# Try it:
Nothing but the records, repeated word for word and free of pictures, belongs in the answer.
[[ Available data open ]]
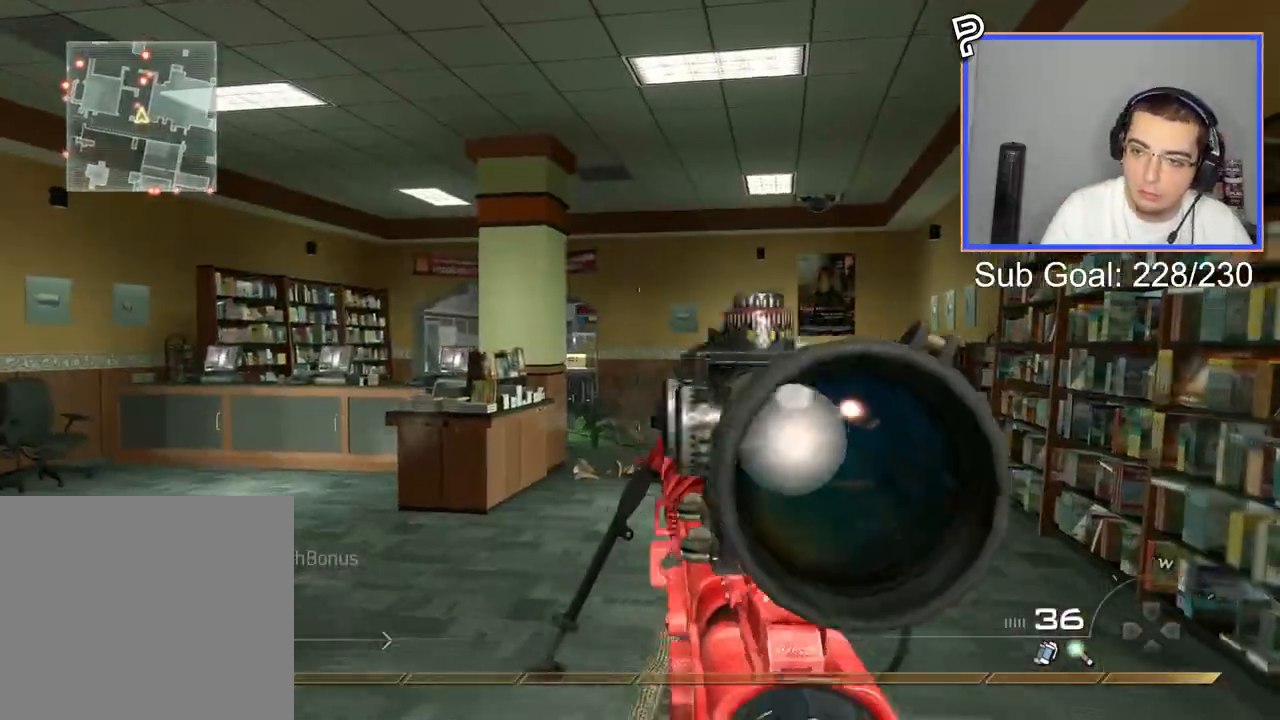
{"buttons": ["CIRCLE", "R2"], "left_stick": "up-right", "right_stick": "right", "events": [[33, "L3", "down"], [33, "left_stick", "right"], [134, "left_stick", "up-right"], [250, "L3", "up"], [284, "R2", "down"], [317, "L2", "up"], [334, "CIRCLE", "down"]]}
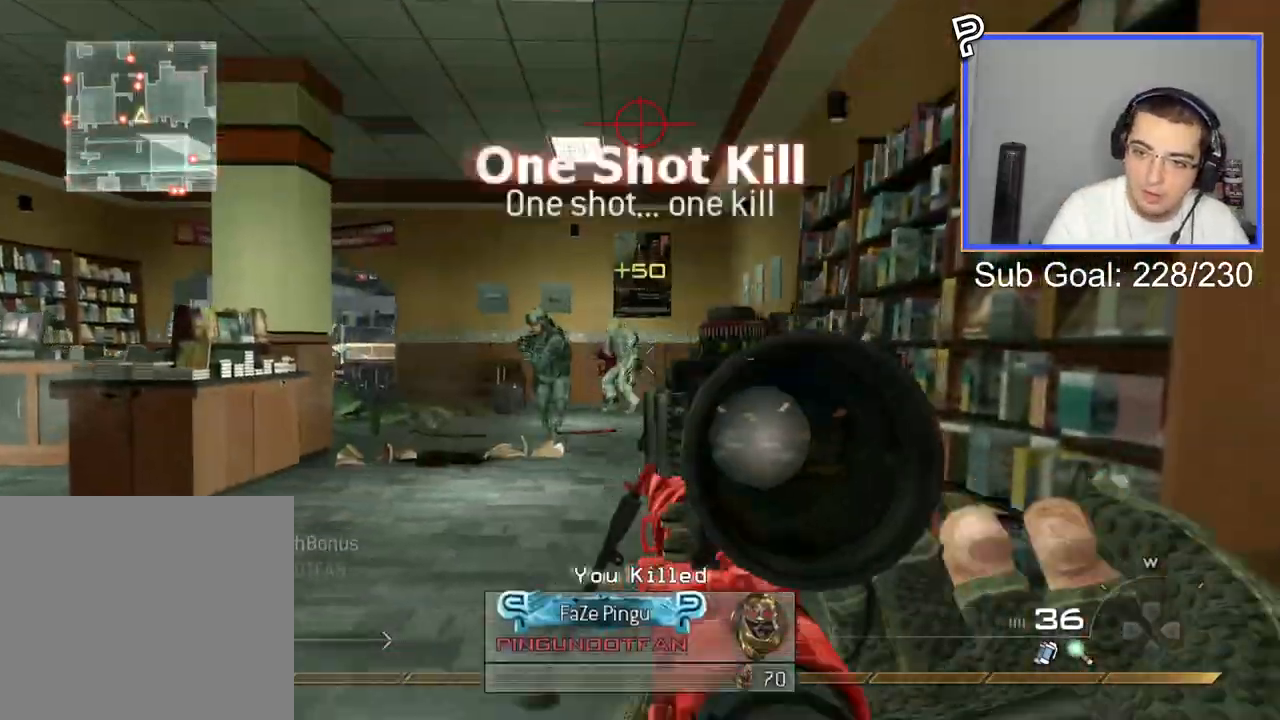
{"buttons": ["L2"], "left_stick": "up", "right_stick": "center", "events": [[50, "left_stick", "up"], [183, "L3", "down"], [183, "R2", "up"], [216, "CIRCLE", "up"], [417, "L3", "up"], [450, "right_stick", "left"], [500, "L2", "down"], [500, "right_stick", "center"]]}
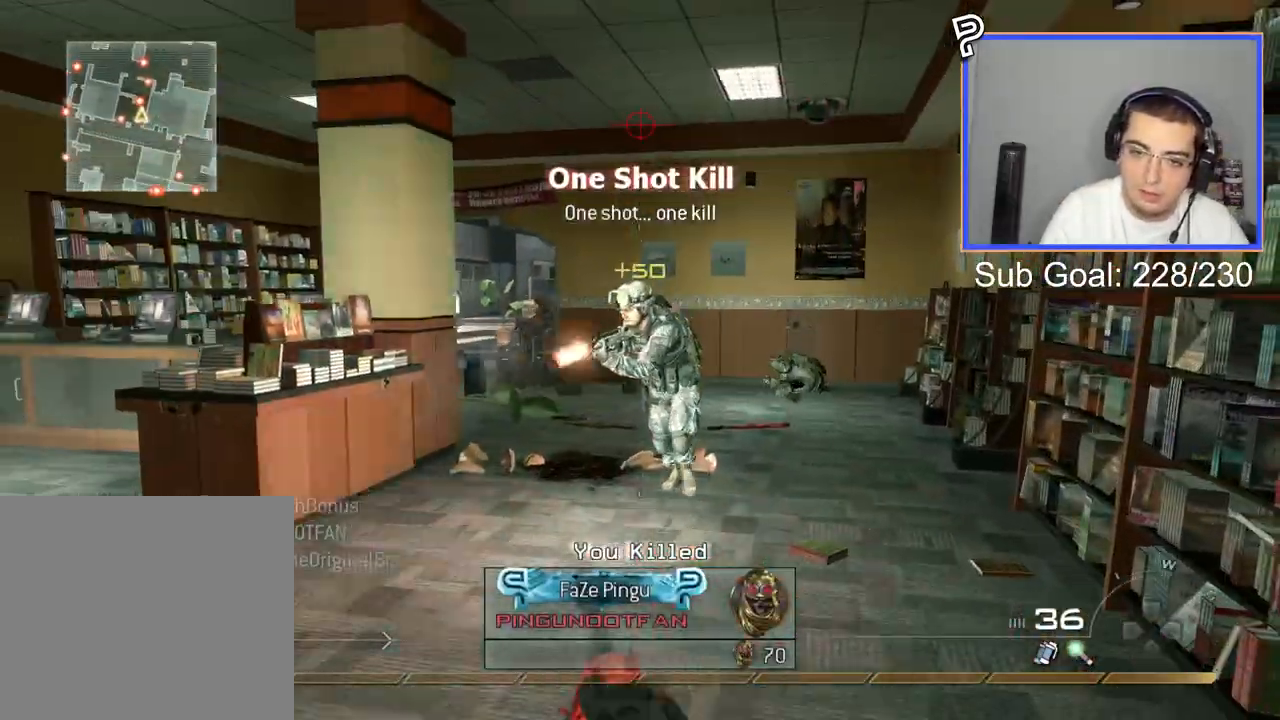
{"buttons": ["CIRCLE", "R2"], "left_stick": "up-right", "right_stick": "center", "events": [[17, "left_stick", "center"], [184, "left_stick", "down-left"], [217, "L3", "down"], [317, "right_stick", "left"], [367, "R2", "down"], [417, "CIRCLE", "down"], [417, "L2", "up"], [417, "L3", "up"], [417, "right_stick", "center"], [450, "left_stick", "up-right"]]}
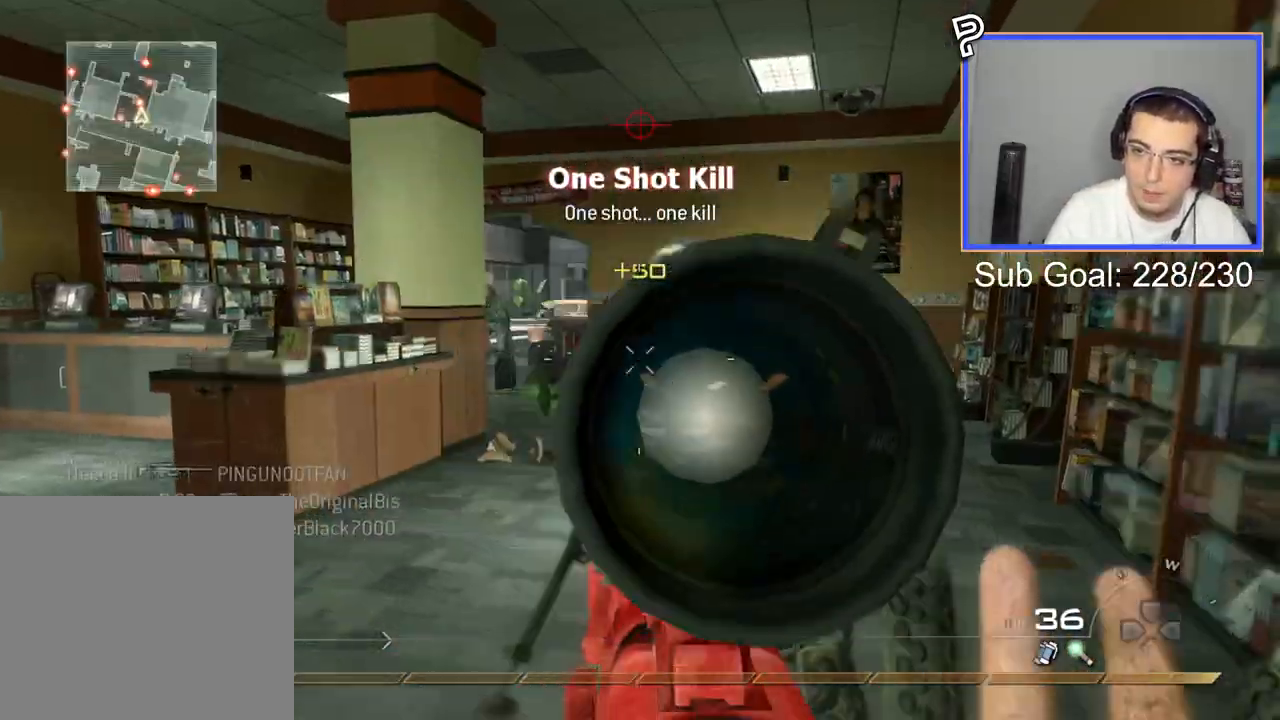
{"buttons": [], "left_stick": "up", "right_stick": "center", "events": [[66, "CIRCLE", "up"], [83, "R2", "up"], [250, "L3", "down"], [250, "left_stick", "up"], [400, "right_stick", "left"], [433, "L3", "up"], [467, "right_stick", "center"]]}
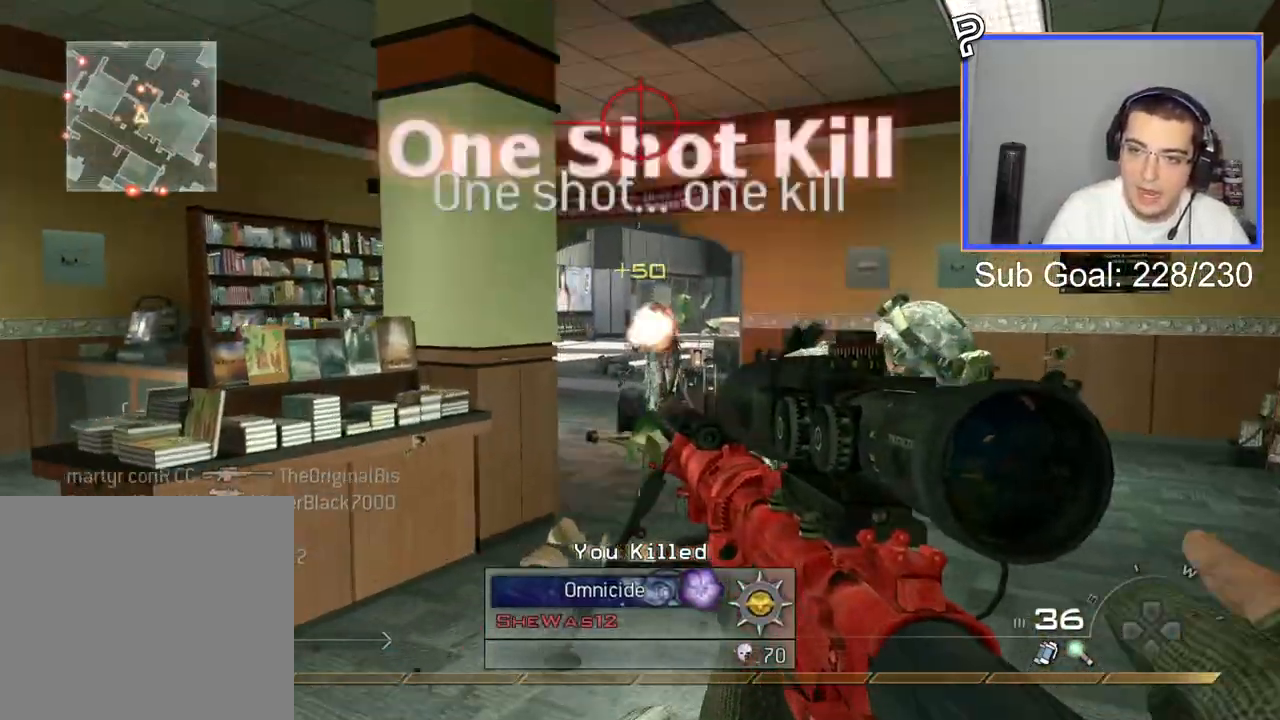
{"buttons": ["CIRCLE", "L2", "R2"], "left_stick": "up-right", "right_stick": "center", "events": [[83, "left_stick", "center"], [117, "L2", "down"], [317, "L3", "down"], [434, "left_stick", "up-right"], [450, "L3", "up"], [450, "R2", "down"], [501, "CIRCLE", "down"]]}
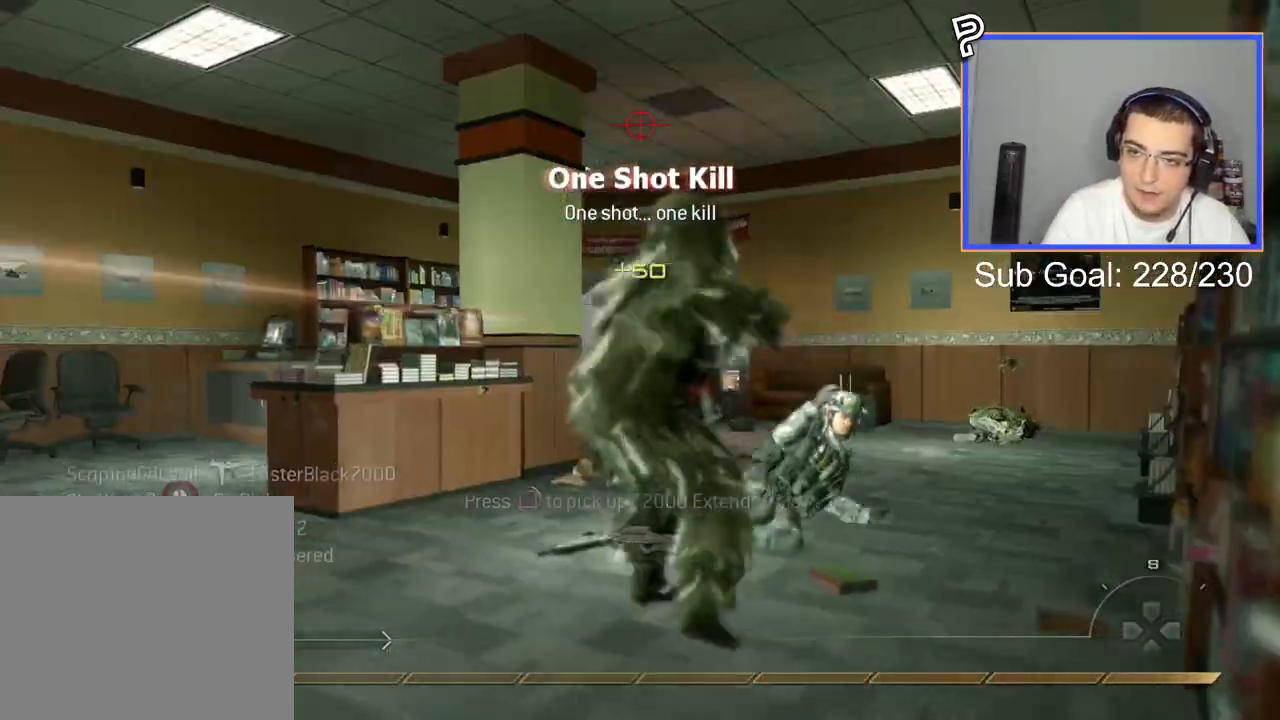
{"buttons": [], "left_stick": "up", "right_stick": "center", "events": [[16, "L2", "up"], [133, "CIRCLE", "up"], [133, "R2", "up"], [133, "left_stick", "up"], [283, "L3", "down"], [433, "L3", "up"]]}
[[ Available data closed ]]
# Solution for this exercise:
{"buttons": ["CIRCLE", "R2"], "left_stick": "up-right", "right_stick": "right", "events": [[33, "L3", "down"], [33, "left_stick", "right"], [134, "left_stick", "up-right"], [250, "L3", "up"], [284, "R2", "down"], [317, "L2", "up"], [334, "CIRCLE", "down"]]}
{"buttons": ["L2"], "left_stick": "up", "right_stick": "center", "events": [[50, "left_stick", "up"], [183, "L3", "down"], [183, "R2", "up"], [216, "CIRCLE", "up"], [417, "L3", "up"], [450, "right_stick", "left"], [500, "L2", "down"], [500, "right_stick", "center"]]}
{"buttons": ["CIRCLE", "R2"], "left_stick": "up-right", "right_stick": "center", "events": [[17, "left_stick", "center"], [184, "left_stick", "down-left"], [217, "L3", "down"], [317, "right_stick", "left"], [367, "R2", "down"], [417, "CIRCLE", "down"], [417, "L2", "up"], [417, "L3", "up"], [417, "right_stick", "center"], [450, "left_stick", "up-right"]]}
{"buttons": [], "left_stick": "up", "right_stick": "center", "events": [[66, "CIRCLE", "up"], [83, "R2", "up"], [250, "L3", "down"], [250, "left_stick", "up"], [400, "right_stick", "left"], [433, "L3", "up"], [467, "right_stick", "center"]]}
{"buttons": ["CIRCLE", "L2", "R2"], "left_stick": "up-right", "right_stick": "center", "events": [[83, "left_stick", "center"], [117, "L2", "down"], [317, "L3", "down"], [434, "left_stick", "up-right"], [450, "L3", "up"], [450, "R2", "down"], [501, "CIRCLE", "down"]]}
{"buttons": [], "left_stick": "up", "right_stick": "center", "events": [[16, "L2", "up"], [133, "CIRCLE", "up"], [133, "R2", "up"], [133, "left_stick", "up"], [283, "L3", "down"], [433, "L3", "up"]]}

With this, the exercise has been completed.